Our Lady needed new, fertile soil for the spiritual rose of grace she had given me in Guymon to take full bloom. Remember that dry, arid soil must be broken up. Turned over. Beaten down with plowshares. The result is a new field, ready for planting, growing, and harvesting.
In Mary’s care with St. Thérèse and St. Joan, my twenty-year life had become something new; it was being beaten down and turned over. And it was painful. However, the more bountiful the crop, the more work, painful work, must be accomplished in the field. Mary, Thérèse, and Joan were preparing me for a harvest more bountiful, in my eyes anyway, than anything I could have imagined on my own. That meant significant pain. I felt every cut, dig, and pull. I was hurting.
I repeated the prayer.
“Holy Mother, please give me the Holy Spirit! You must give me the Holy Spirit!”

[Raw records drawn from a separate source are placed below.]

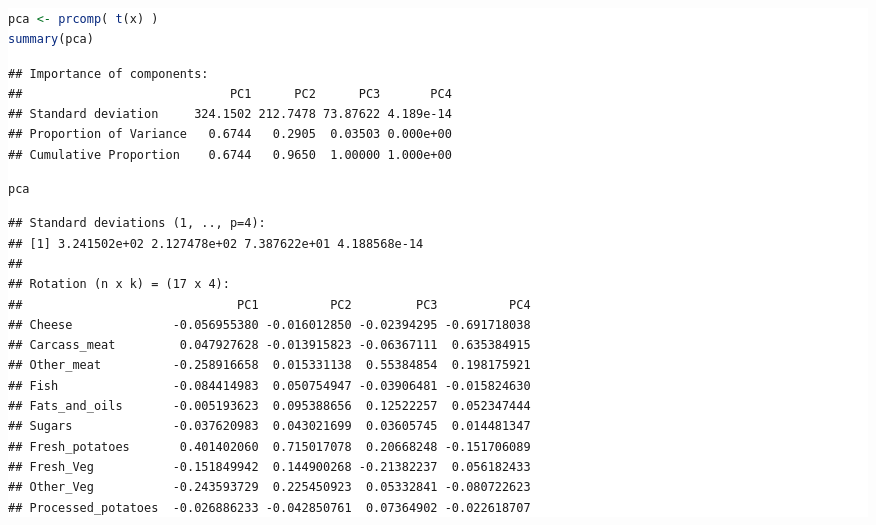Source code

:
 ``` r
pca <- prcomp( t(x) )
summary(pca)
```

    ## Importance of components:
    ##                             PC1      PC2      PC3       PC4
    ## Standard deviation     324.1502 212.7478 73.87622 4.189e-14
    ## Proportion of Variance   0.6744   0.2905  0.03503 0.000e+00
    ## Cumulative Proportion    0.6744   0.9650  1.00000 1.000e+00

``` r
pca
```

    ## Standard deviations (1, .., p=4):
    ## [1] 3.241502e+02 2.127478e+02 7.387622e+01 4.188568e-14
    ## 
    ## Rotation (n x k) = (17 x 4):
    ##                              PC1          PC2         PC3          PC4
    ## Cheese              -0.056955380 -0.016012850 -0.02394295 -0.691718038
    ## Carcass_meat         0.047927628 -0.013915823 -0.06367111  0.635384915
    ## Other_meat          -0.258916658  0.015331138  0.55384854  0.198175921
    ## Fish                -0.084414983  0.050754947 -0.03906481 -0.015824630
    ## Fats_and_oils       -0.005193623  0.095388656  0.12522257  0.052347444
    ## Sugars              -0.037620983  0.043021699  0.03605745  0.014481347
    ## Fresh_potatoes       0.401402060  0.715017078  0.20668248 -0.151706089
    ## Fresh_Veg           -0.151849942  0.144900268 -0.21382237  0.056182433
    ## Other_Veg           -0.243593729  0.225450923  0.05332841 -0.080722623
    ## Processed_potatoes  -0.026886233 -0.042850761  0.07364902 -0.022618707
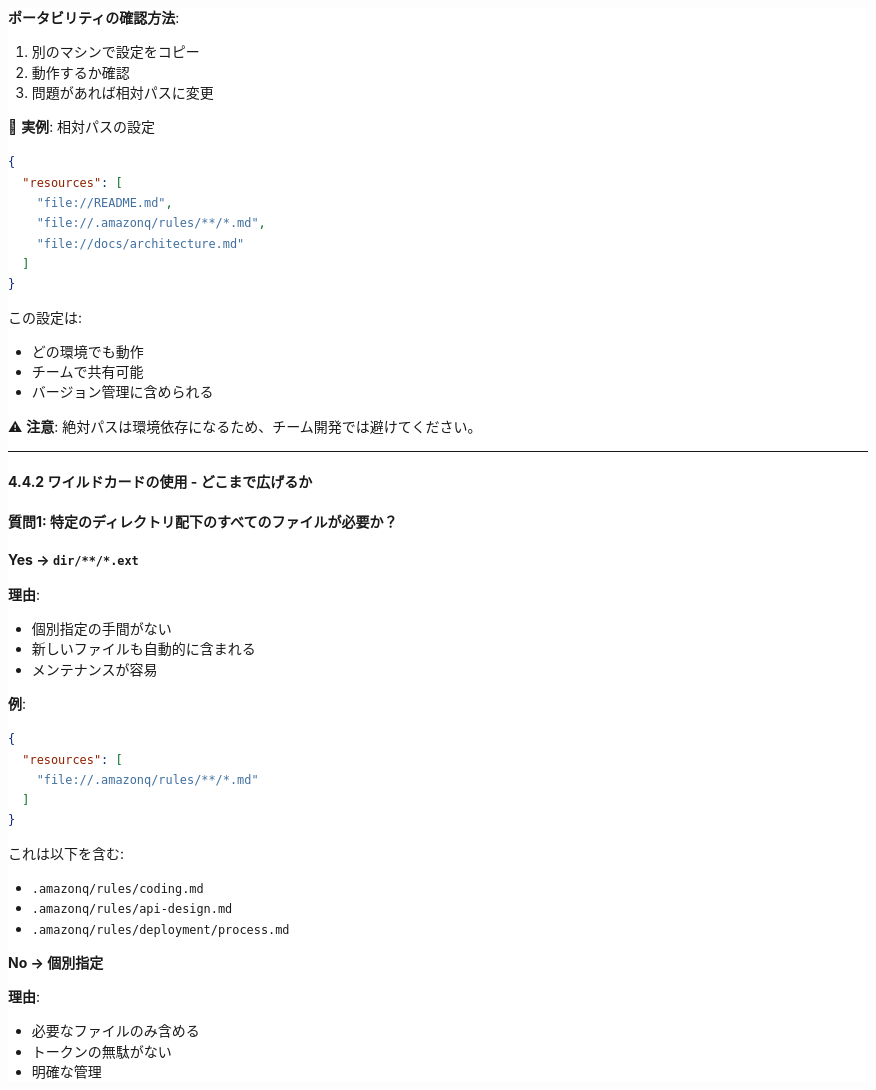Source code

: **ポータビリティの確認方法**:
1. 別のマシンで設定をコピー
2. 動作するか確認
3. 問題があれば相対パスに変更

📝 **実例**: 相対パスの設定

```json
{
  "resources": [
    "file://README.md",
    "file://.amazonq/rules/**/*.md",
    "file://docs/architecture.md"
  ]
}
```

この設定は:
- どの環境でも動作
- チームで共有可能
- バージョン管理に含められる

⚠️ **注意**: 絶対パスは環境依存になるため、チーム開発では避けてください。

---

#### 4.4.2 ワイルドカードの使用 - どこまで広げるか

#### 質問1: 特定のディレクトリ配下のすべてのファイルが必要か？

**Yes → `dir/**/*.ext`**

**理由**:
- 個別指定の手間がない
- 新しいファイルも自動的に含まれる
- メンテナンスが容易

**例**:

```json
{
  "resources": [
    "file://.amazonq/rules/**/*.md"
  ]
}
```

これは以下を含む:
- `.amazonq/rules/coding.md`
- `.amazonq/rules/api-design.md`
- `.amazonq/rules/deployment/process.md`

**No → 個別指定**

**理由**:
- 必要なファイルのみ含める
- トークンの無駄がない
- 明確な管理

This was the prayer I repeated as I traveled across the country. The field had been prepared. The seed had been planted. My prayer was a timely call for anything to burst forth and grow, relieving me of my agony.
I hit the brake rounding the exit at the end of the turnpike. After driving through the Ipass lane, where a green light lit up indicating, to my pleasant surprise, that my Illinois electronic toll mechanism worked in eastern Pennsylvania, I was off on a state road. Thirty minutes later, I turned left onto a narrow county road. About two miles down that road, I saw an old stone building on a very spacious property. I pulled into the long driveway and parked among roughly a dozen or fifteen other cars. I was exhausted, having driven all night.
The front door was open, but, as expected, no one was around. I had no idea where to go. There were four different hallways. I did not want to wake anyone up. I really did not even know where anyone was to wake up. I saw a couch by one of the walls and plopped down. I made it. This was the old abandoned seminary I was seeking, the abandoned seminary that was hosting the six-day silent retreat.
It was 5:30 am on July 17, 2006. The day, the “one day” twenty years in the making, had arrived.
I leaned on my side and fell fast asleep.